TASK DATA start
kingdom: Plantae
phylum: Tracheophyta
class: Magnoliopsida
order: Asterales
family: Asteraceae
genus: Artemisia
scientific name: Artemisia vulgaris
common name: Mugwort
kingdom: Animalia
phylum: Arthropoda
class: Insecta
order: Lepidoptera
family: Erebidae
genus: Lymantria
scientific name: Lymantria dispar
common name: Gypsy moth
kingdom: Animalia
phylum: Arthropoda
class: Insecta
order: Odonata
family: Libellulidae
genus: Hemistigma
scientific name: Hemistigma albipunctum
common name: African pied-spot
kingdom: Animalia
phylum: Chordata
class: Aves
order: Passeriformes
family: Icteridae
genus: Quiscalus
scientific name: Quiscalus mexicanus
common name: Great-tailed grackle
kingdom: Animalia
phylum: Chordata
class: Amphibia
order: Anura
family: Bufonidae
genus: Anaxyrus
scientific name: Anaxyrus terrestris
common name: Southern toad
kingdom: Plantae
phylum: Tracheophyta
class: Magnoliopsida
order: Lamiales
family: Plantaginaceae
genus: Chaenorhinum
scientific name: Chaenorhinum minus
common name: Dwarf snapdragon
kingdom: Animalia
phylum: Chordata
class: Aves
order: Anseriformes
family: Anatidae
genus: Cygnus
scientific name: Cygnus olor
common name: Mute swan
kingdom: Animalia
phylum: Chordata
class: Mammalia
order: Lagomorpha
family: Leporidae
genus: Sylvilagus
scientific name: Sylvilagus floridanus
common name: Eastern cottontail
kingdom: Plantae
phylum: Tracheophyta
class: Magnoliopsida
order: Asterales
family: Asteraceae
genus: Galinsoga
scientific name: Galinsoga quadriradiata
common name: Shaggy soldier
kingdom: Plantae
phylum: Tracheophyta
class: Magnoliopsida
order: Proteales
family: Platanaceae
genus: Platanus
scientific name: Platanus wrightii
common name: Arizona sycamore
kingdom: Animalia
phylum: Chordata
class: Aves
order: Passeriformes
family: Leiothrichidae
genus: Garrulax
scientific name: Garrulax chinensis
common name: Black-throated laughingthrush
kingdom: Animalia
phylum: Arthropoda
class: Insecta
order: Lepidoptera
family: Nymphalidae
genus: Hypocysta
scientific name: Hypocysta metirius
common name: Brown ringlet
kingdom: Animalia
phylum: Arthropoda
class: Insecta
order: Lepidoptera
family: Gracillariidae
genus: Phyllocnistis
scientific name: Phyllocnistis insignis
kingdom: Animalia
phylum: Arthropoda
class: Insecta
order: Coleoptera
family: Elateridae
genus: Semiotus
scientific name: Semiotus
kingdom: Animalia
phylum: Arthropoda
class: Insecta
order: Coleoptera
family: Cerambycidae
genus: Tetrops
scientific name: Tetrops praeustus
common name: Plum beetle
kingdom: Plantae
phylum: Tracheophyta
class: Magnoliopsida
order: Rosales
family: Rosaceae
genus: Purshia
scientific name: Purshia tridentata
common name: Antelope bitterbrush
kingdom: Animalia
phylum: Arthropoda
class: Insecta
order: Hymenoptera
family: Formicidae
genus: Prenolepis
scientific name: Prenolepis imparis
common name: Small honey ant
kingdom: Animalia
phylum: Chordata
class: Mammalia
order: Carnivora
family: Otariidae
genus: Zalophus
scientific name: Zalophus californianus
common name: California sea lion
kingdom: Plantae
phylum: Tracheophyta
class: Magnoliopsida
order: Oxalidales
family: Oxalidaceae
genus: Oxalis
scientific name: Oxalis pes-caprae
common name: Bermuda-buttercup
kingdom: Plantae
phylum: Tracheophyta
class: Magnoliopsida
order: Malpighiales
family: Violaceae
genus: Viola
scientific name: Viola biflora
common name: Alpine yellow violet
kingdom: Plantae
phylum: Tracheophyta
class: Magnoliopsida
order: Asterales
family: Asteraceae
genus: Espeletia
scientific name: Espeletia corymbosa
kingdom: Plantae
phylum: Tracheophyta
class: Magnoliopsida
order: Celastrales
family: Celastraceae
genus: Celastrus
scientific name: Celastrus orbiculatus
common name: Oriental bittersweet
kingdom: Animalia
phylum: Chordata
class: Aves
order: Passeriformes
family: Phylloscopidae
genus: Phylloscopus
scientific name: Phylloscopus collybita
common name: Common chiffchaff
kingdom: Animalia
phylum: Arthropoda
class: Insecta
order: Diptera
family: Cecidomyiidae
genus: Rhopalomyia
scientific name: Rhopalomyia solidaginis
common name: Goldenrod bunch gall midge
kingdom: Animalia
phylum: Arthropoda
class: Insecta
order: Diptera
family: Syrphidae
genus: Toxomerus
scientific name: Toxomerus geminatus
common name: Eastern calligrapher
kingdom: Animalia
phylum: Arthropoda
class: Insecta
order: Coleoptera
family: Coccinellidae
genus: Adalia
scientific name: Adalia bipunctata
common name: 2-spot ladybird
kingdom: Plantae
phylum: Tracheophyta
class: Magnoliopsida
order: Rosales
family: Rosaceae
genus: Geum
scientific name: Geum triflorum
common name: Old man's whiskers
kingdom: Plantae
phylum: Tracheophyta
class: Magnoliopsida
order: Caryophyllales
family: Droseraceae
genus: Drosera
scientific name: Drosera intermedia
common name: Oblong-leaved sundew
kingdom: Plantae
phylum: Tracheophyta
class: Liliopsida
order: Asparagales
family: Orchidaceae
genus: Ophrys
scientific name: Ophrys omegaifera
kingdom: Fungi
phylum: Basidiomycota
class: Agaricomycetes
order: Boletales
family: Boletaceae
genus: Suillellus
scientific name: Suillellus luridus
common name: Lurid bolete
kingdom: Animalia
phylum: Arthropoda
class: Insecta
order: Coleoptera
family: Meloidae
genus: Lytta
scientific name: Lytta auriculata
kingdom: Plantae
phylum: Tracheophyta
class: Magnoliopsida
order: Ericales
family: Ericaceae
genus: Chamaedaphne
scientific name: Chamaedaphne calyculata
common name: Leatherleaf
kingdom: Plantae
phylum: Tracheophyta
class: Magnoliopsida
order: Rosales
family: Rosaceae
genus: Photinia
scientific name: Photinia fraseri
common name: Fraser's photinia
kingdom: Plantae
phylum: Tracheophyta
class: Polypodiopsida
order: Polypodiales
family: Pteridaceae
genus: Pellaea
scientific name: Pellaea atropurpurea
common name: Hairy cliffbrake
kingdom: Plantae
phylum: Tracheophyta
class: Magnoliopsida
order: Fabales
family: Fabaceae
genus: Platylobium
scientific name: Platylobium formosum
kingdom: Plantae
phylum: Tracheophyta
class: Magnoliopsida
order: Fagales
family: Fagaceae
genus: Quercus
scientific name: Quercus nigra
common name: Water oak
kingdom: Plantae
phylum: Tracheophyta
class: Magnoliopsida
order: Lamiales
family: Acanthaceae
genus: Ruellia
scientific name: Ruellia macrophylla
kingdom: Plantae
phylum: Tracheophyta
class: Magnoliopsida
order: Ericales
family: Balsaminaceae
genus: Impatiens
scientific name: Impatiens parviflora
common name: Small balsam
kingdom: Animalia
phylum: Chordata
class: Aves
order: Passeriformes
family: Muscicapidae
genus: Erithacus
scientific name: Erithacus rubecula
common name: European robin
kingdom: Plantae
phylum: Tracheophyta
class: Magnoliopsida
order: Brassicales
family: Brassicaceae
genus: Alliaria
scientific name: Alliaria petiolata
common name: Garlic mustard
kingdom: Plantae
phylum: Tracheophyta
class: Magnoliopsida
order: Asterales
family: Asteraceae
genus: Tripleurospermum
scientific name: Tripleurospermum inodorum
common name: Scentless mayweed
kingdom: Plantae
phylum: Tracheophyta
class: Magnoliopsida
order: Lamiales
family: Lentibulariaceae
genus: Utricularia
TASK DATA end
§ TASK GOAL
Could you print every line of the items above, from the first kingdom through the last entry, with no changes to any character?

§ TASK SOLUTION
kingdom: Plantae
phylum: Tracheophyta
class: Magnoliopsida
order: Asterales
family: Asteraceae
genus: Artemisia
scientific name: Artemisia vulgaris
common name: Mugwort
kingdom: Animalia
phylum: Arthropoda
class: Insecta
order: Lepidoptera
family: Erebidae
genus: Lymantria
scientific name: Lymantria dispar
common name: Gypsy moth
kingdom: Animalia
phylum: Arthropoda
class: Insecta
order: Odonata
family: Libellulidae
genus: Hemistigma
scientific name: Hemistigma albipunctum
common name: African pied-spot
kingdom: Animalia
phylum: Chordata
class: Aves
order: Passeriformes
family: Icteridae
genus: Quiscalus
scientific name: Quiscalus mexicanus
common name: Great-tailed grackle
kingdom: Animalia
phylum: Chordata
class: Amphibia
order: Anura
family: Bufonidae
genus: Anaxyrus
scientific name: Anaxyrus terrestris
common name: Southern toad
kingdom: Plantae
phylum: Tracheophyta
class: Magnoliopsida
order: Lamiales
family: Plantaginaceae
genus: Chaenorhinum
scientific name: Chaenorhinum minus
common name: Dwarf snapdragon
kingdom: Animalia
phylum: Chordata
class: Aves
order: Anseriformes
family: Anatidae
genus: Cygnus
scientific name: Cygnus olor
common name: Mute swan
kingdom: Animalia
phylum: Chordata
class: Mammalia
order: Lagomorpha
family: Leporidae
genus: Sylvilagus
scientific name: Sylvilagus floridanus
common name: Eastern cottontail
kingdom: Plantae
phylum: Tracheophyta
class: Magnoliopsida
order: Asterales
family: Asteraceae
genus: Galinsoga
scientific name: Galinsoga quadriradiata
common name: Shaggy soldier
kingdom: Plantae
phylum: Tracheophyta
class: Magnoliopsida
order: Proteales
family: Platanaceae
genus: Platanus
scientific name: Platanus wrightii
common name: Arizona sycamore
kingdom: Animalia
phylum: Chordata
class: Aves
order: Passeriformes
family: Leiothrichidae
genus: Garrulax
scientific name: Garrulax chinensis
common name: Black-throated laughingthrush
kingdom: Animalia
phylum: Arthropoda
class: Insecta
order: Lepidoptera
family: Nymphalidae
genus: Hypocysta
scientific name: Hypocysta metirius
common name: Brown ringlet
kingdom: Animalia
phylum: Arthropoda
class: Insecta
order: Lepidoptera
family: Gracillariidae
genus: Phyllocnistis
scientific name: Phyllocnistis insignis
kingdom: Animalia
phylum: Arthropoda
class: Insecta
order: Coleoptera
family: Elateridae
genus: Semiotus
scientific name: Semiotus
kingdom: Animalia
phylum: Arthropoda
class: Insecta
order: Coleoptera
family: Cerambycidae
genus: Tetrops
scientific name: Tetrops praeustus
common name: Plum beetle
kingdom: Plantae
phylum: Tracheophyta
class: Magnoliopsida
order: Rosales
family: Rosaceae
genus: Purshia
scientific name: Purshia tridentata
common name: Antelope bitterbrush
kingdom: Animalia
phylum: Arthropoda
class: Insecta
order: Hymenoptera
family: Formicidae
genus: Prenolepis
scientific name: Prenolepis imparis
common name: Small honey ant
kingdom: Animalia
phylum: Chordata
class: Mammalia
order: Carnivora
family: Otariidae
genus: Zalophus
scientific name: Zalophus californianus
common name: California sea lion
kingdom: Plantae
phylum: Tracheophyta
class: Magnoliopsida
order: Oxalidales
family: Oxalidaceae
genus: Oxalis
scientific name: Oxalis pes-caprae
common name: Bermuda-buttercup
kingdom: Plantae
phylum: Tracheophyta
class: Magnoliopsida
order: Malpighiales
family: Violaceae
genus: Viola
scientific name: Viola biflora
common name: Alpine yellow violet
kingdom: Plantae
phylum: Tracheophyta
class: Magnoliopsida
order: Asterales
family: Asteraceae
genus: Espeletia
scientific name: Espeletia corymbosa
kingdom: Plantae
phylum: Tracheophyta
class: Magnoliopsida
order: Celastrales
family: Celastraceae
genus: Celastrus
scientific name: Celastrus orbiculatus
common name: Oriental bittersweet
kingdom: Animalia
phylum: Chordata
class: Aves
order: Passeriformes
family: Phylloscopidae
genus: Phylloscopus
scientific name: Phylloscopus collybita
common name: Common chiffchaff
kingdom: Animalia
phylum: Arthropoda
class: Insecta
order: Diptera
family: Cecidomyiidae
genus: Rhopalomyia
scientific name: Rhopalomyia solidaginis
common name: Goldenrod bunch gall midge
kingdom: Animalia
phylum: Arthropoda
class: Insecta
order: Diptera
family: Syrphidae
genus: Toxomerus
scientific name: Toxomerus geminatus
common name: Eastern calligrapher
kingdom: Animalia
phylum: Arthropoda
class: Insecta
order: Coleoptera
family: Coccinellidae
genus: Adalia
scientific name: Adalia bipunctata
common name: 2-spot ladybird
kingdom: Plantae
phylum: Tracheophyta
class: Magnoliopsida
order: Rosales
family: Rosaceae
genus: Geum
scientific name: Geum triflorum
common name: Old man's whiskers
kingdom: Plantae
phylum: Tracheophyta
class: Magnoliopsida
order: Caryophyllales
family: Droseraceae
genus: Drosera
scientific name: Drosera intermedia
common name: Oblong-leaved sundew
kingdom: Plantae
phylum: Tracheophyta
class: Liliopsida
order: Asparagales
family: Orchidaceae
genus: Ophrys
scientific name: Ophrys omegaifera
kingdom: Fungi
phylum: Basidiomycota
class: Agaricomycetes
order: Boletales
family: Boletaceae
genus: Suillellus
scientific name: Suillellus luridus
common name: Lurid bolete
kingdom: Animalia
phylum: Arthropoda
class: Insecta
order: Coleoptera
family: Meloidae
genus: Lytta
scientific name: Lytta auriculata
kingdom: Plantae
phylum: Tracheophyta
class: Magnoliopsida
order: Ericales
family: Ericaceae
genus: Chamaedaphne
scientific name: Chamaedaphne calyculata
common name: Leatherleaf
kingdom: Plantae
phylum: Tracheophyta
class: Magnoliopsida
order: Rosales
family: Rosaceae
genus: Photinia
scientific name: Photinia fraseri
common name: Fraser's photinia
kingdom: Plantae
phylum: Tracheophyta
class: Polypodiopsida
order: Polypodiales
family: Pteridaceae
genus: Pellaea
scientific name: Pellaea atropurpurea
common name: Hairy cliffbrake
kingdom: Plantae
phylum: Tracheophyta
class: Magnoliopsida
order: Fabales
family: Fabaceae
genus: Platylobium
scientific name: Platylobium formosum
kingdom: Plantae
phylum: Tracheophyta
class: Magnoliopsida
order: Fagales
family: Fagaceae
genus: Quercus
scientific name: Quercus nigra
common name: Water oak
kingdom: Plantae
phylum: Tracheophyta
class: Magnoliopsida
order: Lamiales
family: Acanthaceae
genus: Ruellia
scientific name: Ruellia macrophylla
kingdom: Plantae
phylum: Tracheophyta
class: Magnoliopsida
order: Ericales
family: Balsaminaceae
genus: Impatiens
scientific name: Impatiens parviflora
common name: Small balsam
kingdom: Animalia
phylum: Chordata
class: Aves
order: Passeriformes
family: Muscicapidae
genus: Erithacus
scientific name: Erithacus rubecula
common name: European robin
kingdom: Plantae
phylum: Tracheophyta
class: Magnoliopsida
order: Brassicales
family: Brassicaceae
genus: Alliaria
scientific name: Alliaria petiolata
common name: Garlic mustard
kingdom: Plantae
phylum: Tracheophyta
class: Magnoliopsida
order: Asterales
family: Asteraceae
genus: Tripleurospermum
scientific name: Tripleurospermum inodorum
common name: Scentless mayweed
kingdom: Plantae
phylum: Tracheophyta
class: Magnoliopsida
order: Lamiales
family: Lentibulariaceae
genus: Utricularia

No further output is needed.